It's one of those things that reflects more on their ill perception than anything else.
 
People who are happy with their own relationships don't feel the need to belittle someone else's situation.

If you're insecure about ANYTHING in life, that's like blood in the water to miserable people. You can either let them have the power to define your life or you can consider the source and KIM.

(If you're a tiny bit evil, you might low-key gloat about your freedom and over-abundance of romantic options. It'll make their heads explode. :giggle:)
 
who else to blame? not saying something is wrong with ppl who are single but arent most people single because thats their choice?
 
Oh sorry, let me clarify, I'm not single but I know how single ladies are getting hit hard because they are being blamed for not having a man.
 
OP I'm sorry people have made you feel like it's your fault that you are single. It's hard to know what to say to someone who is single, especially if you are married. Sometimes it seems like nothing you say is right. I tend to just not say much anymore and say good luck or something like that. Or I try to stay focused on the positive: their career, trips they are planning, etc. Some single women are so angry and bitter that they take everything you say as an insult. I do know some people can be dismissive and/ or insensitive and like someone else said up thread f them :look:.

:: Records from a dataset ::
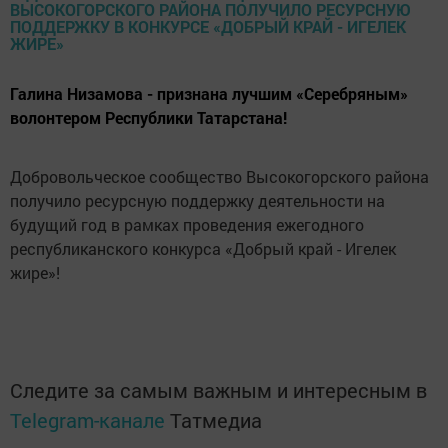
Галина Низамова - признана лучшим «Серебряным»
волонтером Республики Татарстана!
Добровольческое сообщество Высокогорского района
получило ресурсную поддержку деятельности на
будущий год в рамках проведения ежегодного
республиканского конкурса «Добрый край - Игелек
жире»!
Следите за самым важным и интересным в
Telegram-канале
Татмедиа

:: Tasks ::
1. Answer these questions about the excerpt on being single:
(a) Who, according to the excerpt, doesn't feel the need to belittle someone else's situation?
(b) Is the person who writes "Oh sorry, let me clarify" single?
(c) When talking with a single person, which positive topics does the last writer try to stay focused on?
2. Can you rewrite the excerpt on being single starting at "It's one of" and ending at "source and KIM.", substituting "unhappy people" for "miserable people"?
These items come from a separate source unrelated to the excerpt.

:: Answers to this exercise ::
1.
(a) People who are happy with their own relationships.
(b) No, that person is not single.
(c) Their career and trips they are planning.

2.
It's one of those things that reflects more on their ill perception than anything else.
 
People who are happy with their own relationships don't feel the need to belittle someone else's situation.

If you're insecure about ANYTHING in life, that's like blood in the water to unhappy people. You can either let them have the power to define your life or you can consider the source and KIM.